EXERCISE PROMPT >> Put the lines of the items below, from the line with "63: (472, 427)" to the line with "97: (517, 841)", both included, into a JSON list of strings with one string per line and no blank lines. Include only those lines.

*** EXERCISE INPUTS ***

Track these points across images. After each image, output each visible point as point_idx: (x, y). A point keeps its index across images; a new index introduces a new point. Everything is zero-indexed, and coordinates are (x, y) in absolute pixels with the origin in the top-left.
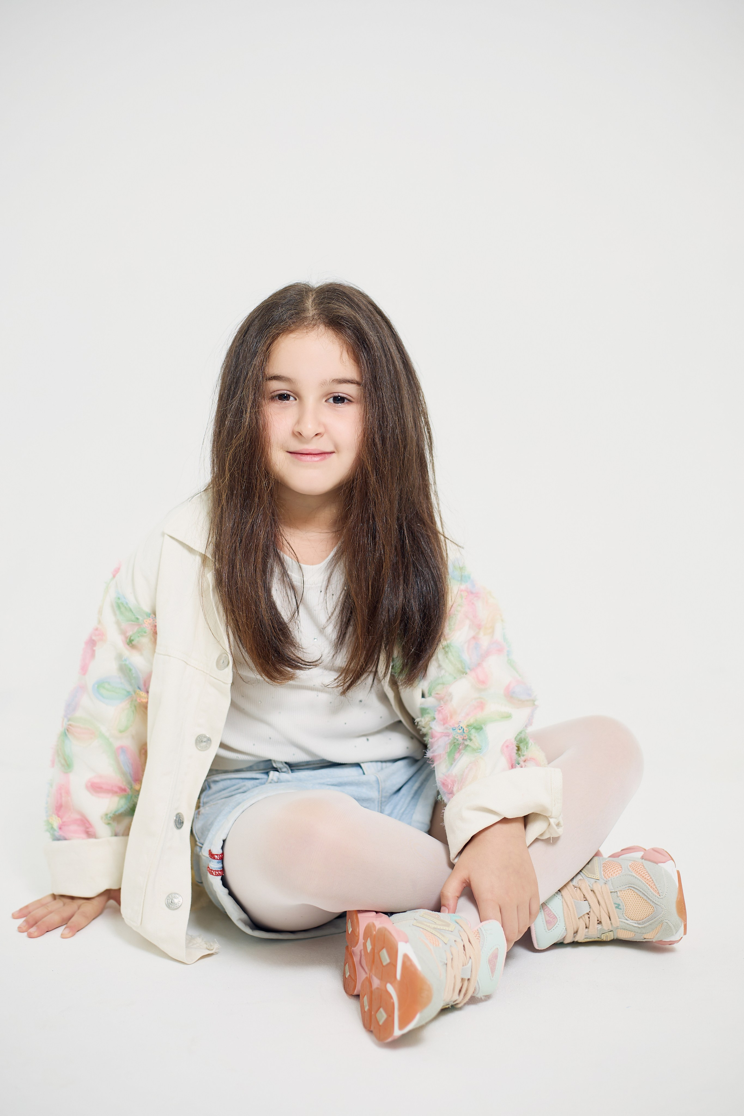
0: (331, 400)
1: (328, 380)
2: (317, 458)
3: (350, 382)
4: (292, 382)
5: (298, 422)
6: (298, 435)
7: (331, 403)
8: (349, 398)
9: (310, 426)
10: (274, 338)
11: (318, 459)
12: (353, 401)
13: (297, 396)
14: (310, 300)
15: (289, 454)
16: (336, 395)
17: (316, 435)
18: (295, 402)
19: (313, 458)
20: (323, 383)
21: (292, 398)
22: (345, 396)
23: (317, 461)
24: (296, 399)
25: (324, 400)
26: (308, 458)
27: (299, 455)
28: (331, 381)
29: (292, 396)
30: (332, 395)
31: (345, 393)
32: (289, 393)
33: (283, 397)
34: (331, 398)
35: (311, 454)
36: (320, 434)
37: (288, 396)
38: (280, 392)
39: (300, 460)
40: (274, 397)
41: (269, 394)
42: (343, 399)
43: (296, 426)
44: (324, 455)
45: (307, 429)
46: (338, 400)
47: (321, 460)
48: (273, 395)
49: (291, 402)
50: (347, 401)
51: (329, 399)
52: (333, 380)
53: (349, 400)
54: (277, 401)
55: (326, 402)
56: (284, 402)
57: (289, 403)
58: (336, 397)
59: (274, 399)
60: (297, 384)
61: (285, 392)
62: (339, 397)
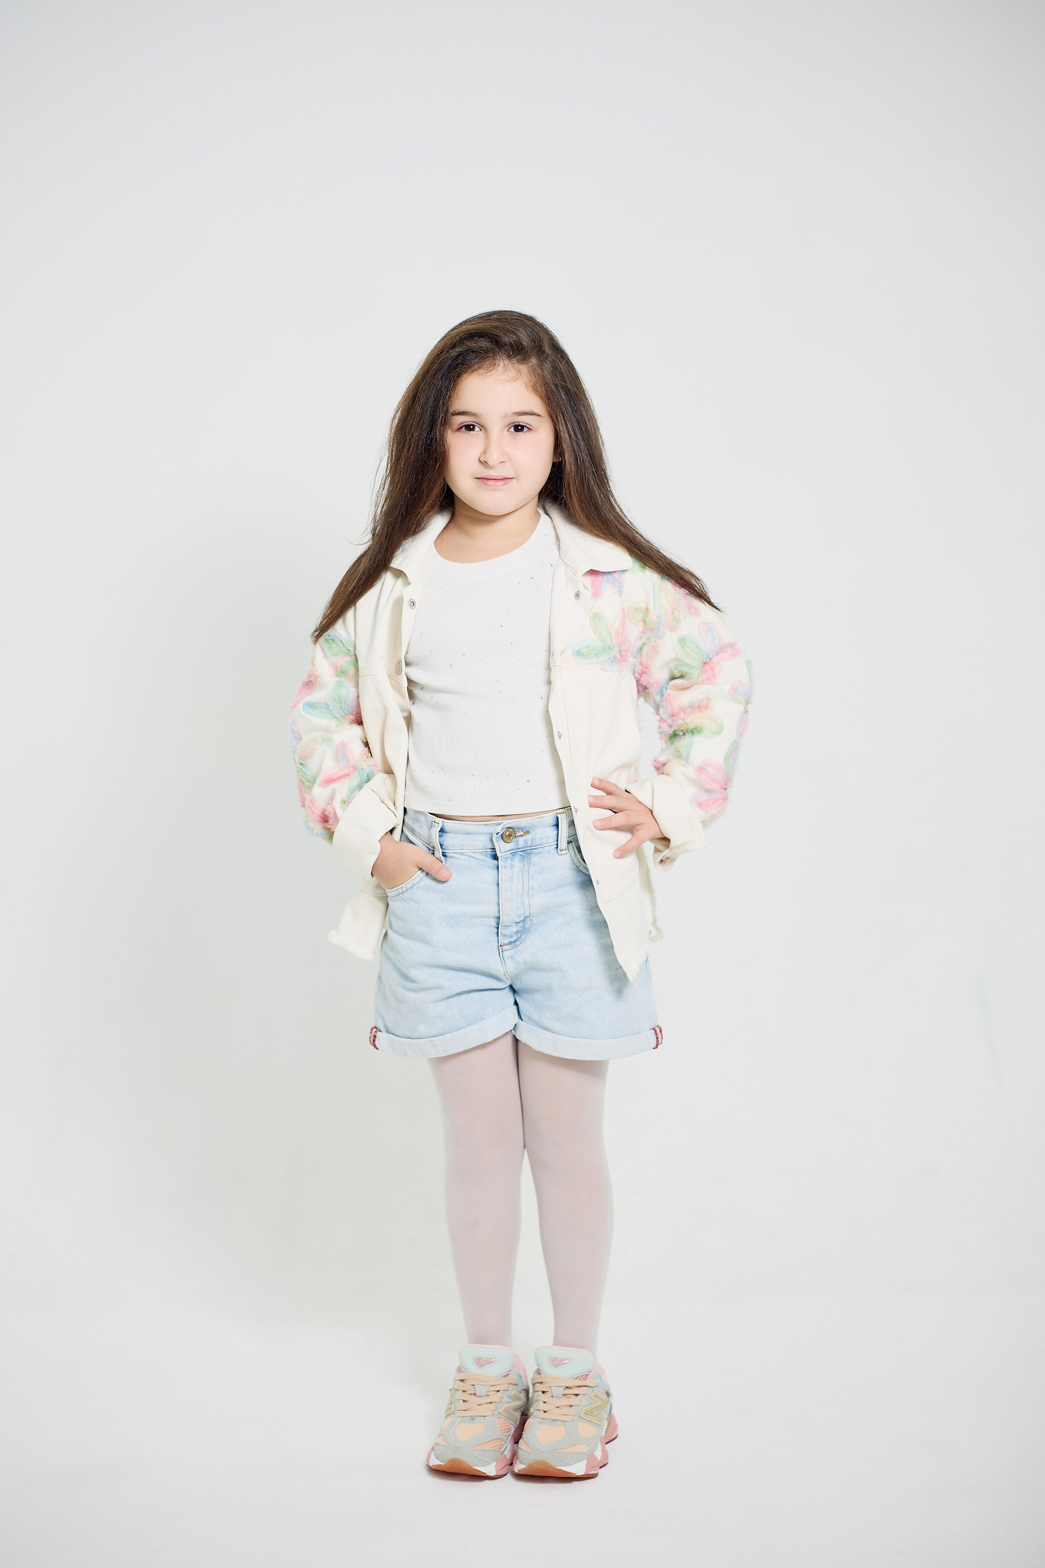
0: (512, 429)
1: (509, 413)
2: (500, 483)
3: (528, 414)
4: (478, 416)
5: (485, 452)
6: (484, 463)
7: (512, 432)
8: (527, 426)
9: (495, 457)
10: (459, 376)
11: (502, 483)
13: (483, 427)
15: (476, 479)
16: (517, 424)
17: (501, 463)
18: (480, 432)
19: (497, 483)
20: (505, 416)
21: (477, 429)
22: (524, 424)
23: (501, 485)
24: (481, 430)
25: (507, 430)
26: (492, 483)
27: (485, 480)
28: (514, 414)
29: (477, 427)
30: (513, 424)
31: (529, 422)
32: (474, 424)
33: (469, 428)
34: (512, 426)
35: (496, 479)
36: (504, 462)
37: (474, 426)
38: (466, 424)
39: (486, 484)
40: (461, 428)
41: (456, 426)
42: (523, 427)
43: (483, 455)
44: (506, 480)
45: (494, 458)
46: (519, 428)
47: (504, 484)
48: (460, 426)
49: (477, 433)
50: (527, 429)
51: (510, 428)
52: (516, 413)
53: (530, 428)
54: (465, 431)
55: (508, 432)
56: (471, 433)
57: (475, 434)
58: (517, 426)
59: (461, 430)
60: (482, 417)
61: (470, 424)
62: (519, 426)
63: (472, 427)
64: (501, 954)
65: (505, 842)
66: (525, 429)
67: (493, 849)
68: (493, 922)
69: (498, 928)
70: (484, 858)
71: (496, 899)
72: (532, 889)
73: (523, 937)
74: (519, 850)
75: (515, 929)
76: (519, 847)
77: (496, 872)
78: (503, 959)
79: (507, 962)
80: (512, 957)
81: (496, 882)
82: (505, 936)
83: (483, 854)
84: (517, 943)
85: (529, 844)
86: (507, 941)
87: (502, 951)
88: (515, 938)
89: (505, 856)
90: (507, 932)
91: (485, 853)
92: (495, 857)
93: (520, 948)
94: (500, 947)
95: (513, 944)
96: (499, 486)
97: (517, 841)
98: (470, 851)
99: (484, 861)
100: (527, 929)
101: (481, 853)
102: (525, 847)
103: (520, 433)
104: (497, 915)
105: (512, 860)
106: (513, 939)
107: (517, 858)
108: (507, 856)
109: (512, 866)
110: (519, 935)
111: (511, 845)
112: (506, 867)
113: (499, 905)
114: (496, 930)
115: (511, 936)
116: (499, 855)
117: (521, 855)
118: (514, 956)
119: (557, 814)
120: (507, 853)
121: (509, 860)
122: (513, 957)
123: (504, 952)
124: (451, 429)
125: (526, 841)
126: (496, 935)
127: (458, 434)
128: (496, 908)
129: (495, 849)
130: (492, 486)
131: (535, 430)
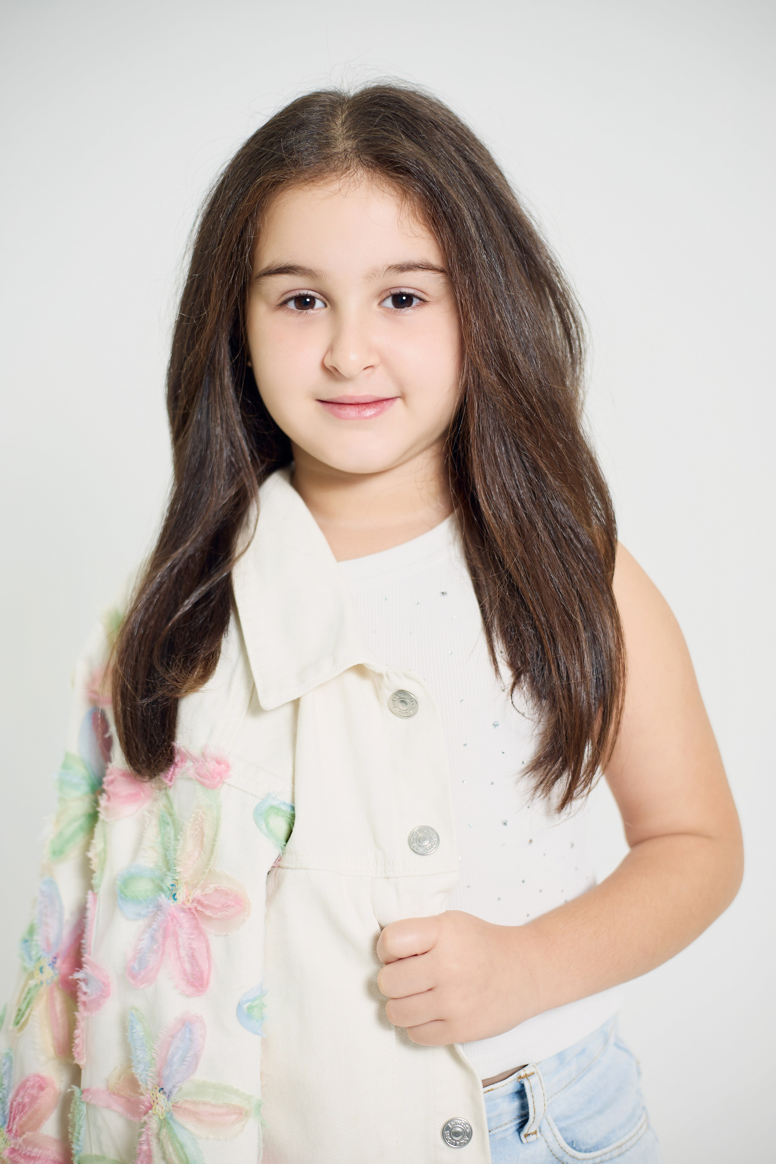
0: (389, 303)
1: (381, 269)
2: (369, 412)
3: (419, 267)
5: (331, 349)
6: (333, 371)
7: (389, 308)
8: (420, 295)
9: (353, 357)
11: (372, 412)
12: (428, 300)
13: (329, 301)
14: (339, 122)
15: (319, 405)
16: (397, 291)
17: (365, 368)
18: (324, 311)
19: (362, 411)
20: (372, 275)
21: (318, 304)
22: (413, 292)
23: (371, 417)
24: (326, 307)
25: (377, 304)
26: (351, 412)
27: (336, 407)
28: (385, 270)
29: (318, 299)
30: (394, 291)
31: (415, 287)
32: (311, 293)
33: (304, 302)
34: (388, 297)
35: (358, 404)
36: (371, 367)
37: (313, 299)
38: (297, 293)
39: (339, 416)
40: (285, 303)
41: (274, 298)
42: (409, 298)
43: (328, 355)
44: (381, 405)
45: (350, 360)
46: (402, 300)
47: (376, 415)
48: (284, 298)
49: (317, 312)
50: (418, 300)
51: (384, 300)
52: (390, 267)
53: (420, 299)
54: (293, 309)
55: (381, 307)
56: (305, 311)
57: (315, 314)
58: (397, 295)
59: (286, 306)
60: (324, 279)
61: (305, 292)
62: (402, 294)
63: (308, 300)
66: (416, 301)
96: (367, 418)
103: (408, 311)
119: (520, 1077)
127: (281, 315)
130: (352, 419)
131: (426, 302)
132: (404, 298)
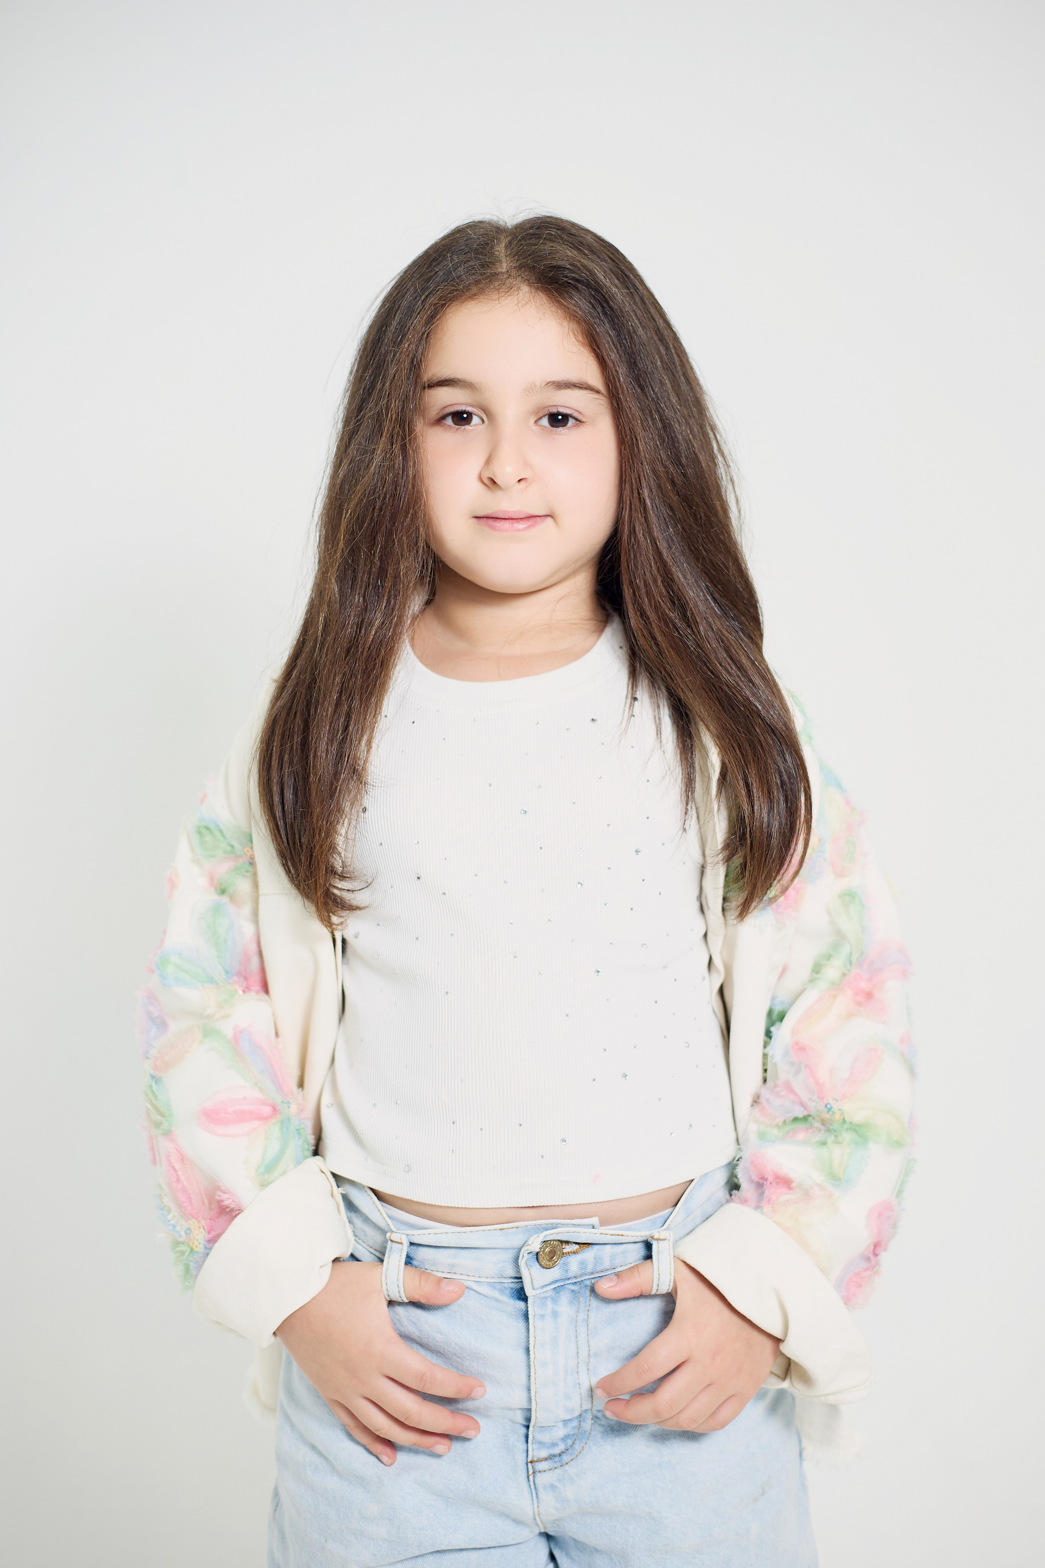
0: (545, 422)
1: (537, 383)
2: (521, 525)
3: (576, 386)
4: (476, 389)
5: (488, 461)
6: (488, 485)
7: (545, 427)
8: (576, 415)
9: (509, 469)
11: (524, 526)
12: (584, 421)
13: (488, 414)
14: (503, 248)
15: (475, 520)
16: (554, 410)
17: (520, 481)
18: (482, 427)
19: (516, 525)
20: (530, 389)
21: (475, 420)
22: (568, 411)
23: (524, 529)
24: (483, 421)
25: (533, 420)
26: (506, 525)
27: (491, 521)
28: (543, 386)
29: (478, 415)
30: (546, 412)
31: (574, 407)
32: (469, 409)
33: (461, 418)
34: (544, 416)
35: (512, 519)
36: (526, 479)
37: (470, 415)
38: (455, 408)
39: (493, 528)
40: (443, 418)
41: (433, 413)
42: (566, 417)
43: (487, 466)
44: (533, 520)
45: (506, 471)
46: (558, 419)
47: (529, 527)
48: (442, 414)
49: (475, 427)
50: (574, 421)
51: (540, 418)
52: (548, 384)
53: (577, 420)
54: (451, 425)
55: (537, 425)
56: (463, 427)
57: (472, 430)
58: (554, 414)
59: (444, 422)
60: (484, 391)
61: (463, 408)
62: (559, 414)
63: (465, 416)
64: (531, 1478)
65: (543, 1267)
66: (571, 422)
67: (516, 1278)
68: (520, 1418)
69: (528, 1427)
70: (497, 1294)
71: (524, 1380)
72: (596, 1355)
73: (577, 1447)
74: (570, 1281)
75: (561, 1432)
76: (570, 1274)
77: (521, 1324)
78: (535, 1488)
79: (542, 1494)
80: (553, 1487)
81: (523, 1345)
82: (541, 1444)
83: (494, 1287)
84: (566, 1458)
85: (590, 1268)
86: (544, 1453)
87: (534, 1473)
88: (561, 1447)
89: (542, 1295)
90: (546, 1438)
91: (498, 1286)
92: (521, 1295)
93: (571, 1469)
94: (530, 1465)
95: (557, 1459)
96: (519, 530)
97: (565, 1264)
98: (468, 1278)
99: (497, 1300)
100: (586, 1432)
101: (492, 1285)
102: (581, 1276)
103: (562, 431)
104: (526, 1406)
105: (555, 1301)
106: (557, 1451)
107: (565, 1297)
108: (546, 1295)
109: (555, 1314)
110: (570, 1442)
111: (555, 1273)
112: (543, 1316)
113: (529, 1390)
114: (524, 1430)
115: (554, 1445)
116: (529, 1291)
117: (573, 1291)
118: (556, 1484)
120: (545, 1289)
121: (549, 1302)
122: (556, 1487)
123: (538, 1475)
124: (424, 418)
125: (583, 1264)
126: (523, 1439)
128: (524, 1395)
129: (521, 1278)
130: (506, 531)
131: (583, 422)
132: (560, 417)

*** End of EXERCISE INPUTS ***

EXPECTED ANSWER >>
[
  "63: (472, 427)",
  "64: (501, 954)",
  "65: (505, 842)",
  "66: (525, 429)",
  "67: (493, 849)",
  "68: (493, 922)",
  "69: (498, 928)",
  "70: (484, 858)",
  "71: (496, 899)",
  "72: (532, 889)",
  "73: (523, 937)",
  "74: (519, 850)",
  "75: (515, 929)",
  "76: (519, 847)",
  "77: (496, 872)",
  "78: (503, 959)",
  "79: (507, 962)",
  "80: (512, 957)",
  "81: (496, 882)",
  "82: (505, 936)",
  "83: (483, 854)",
  "84: (517, 943)",
  "85: (529, 844)",
  "86: (507, 941)",
  "87: (502, 951)",
  "88: (515, 938)",
  "89: (505, 856)",
  "90: (507, 932)",
  "91: (485, 853)",
  "92: (495, 857)",
  "93: (520, 948)",
  "94: (500, 947)",
  "95: (513, 944)",
  "96: (499, 486)",
  "97: (517, 841)"
]